Though commonly considered a feel-good period piece, Hairspray has much to teach our current moment about the power of active allyship, positive self-image, open-mindedness and respect for people of all identities. With its plus-sized heroine, emphasis on racial equality, and a leading female character (Edna) conceived to be performed by a cross-dressed male, Hairspray highlights the ways in which our popular culture tends to exclude or marginalize those who exist outside of the white cisgender mainstream. The show is enjoyable and infectiously cheerful but serves as a reminder that “dancing together” remains an ongoing project; one that requires action, awareness, and a bit of Tracy’s relentless optimism. Hairspray leaves us tapping our toes and its final words challenge us to be the change we wish to see in the world: Let’s dance!
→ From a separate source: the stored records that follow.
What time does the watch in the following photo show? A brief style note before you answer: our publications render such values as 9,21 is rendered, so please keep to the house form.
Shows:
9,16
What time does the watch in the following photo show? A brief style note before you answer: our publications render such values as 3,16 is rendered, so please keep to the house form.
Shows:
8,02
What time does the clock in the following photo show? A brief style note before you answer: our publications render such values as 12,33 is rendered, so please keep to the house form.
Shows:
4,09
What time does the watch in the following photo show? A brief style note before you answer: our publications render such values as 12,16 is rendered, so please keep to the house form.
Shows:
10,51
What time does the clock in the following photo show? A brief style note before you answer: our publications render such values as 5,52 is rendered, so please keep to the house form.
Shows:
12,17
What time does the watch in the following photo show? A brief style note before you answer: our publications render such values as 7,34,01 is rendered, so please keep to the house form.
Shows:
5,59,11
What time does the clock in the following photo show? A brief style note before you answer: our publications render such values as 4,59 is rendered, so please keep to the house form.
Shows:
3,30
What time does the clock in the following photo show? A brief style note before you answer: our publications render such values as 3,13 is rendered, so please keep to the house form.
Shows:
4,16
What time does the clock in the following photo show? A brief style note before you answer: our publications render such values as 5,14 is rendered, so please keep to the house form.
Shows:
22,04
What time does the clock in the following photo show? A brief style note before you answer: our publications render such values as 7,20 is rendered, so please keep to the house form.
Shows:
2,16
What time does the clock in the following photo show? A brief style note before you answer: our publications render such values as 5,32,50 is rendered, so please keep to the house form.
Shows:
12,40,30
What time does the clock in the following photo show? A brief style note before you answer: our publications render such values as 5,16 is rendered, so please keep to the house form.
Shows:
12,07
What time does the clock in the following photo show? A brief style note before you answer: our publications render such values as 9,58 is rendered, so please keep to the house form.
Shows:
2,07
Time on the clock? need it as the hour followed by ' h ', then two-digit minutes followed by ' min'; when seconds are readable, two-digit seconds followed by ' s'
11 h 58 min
Laura London Waringer is a third year Theatre Studies doctoral student, originally hailing from New York City. She earned her MFA in musical theatre from the Royal Central School of Speech and Drama in London. An accomplished actress, writer, and producer, she also holds a dual BFA in drama and journalism from NYU Tisch School of the Arts. Her research interests include race and gender representations in musical theatre, musical interpretations of historic events and the evolution of American musical theatre training. She has presented her work at the Comparative Drama, ATHE and Song, Stage and Screen conferences. Laura is a contributing scholar for the books Hamilton: History, Hip-Hop and Politics: Essays on the Afterbirth of a Nation, Musicals at the Margins and Queen Mothers: Articulating the Spirit of Black Women Teacher-Leaders, all due for publication in 2018.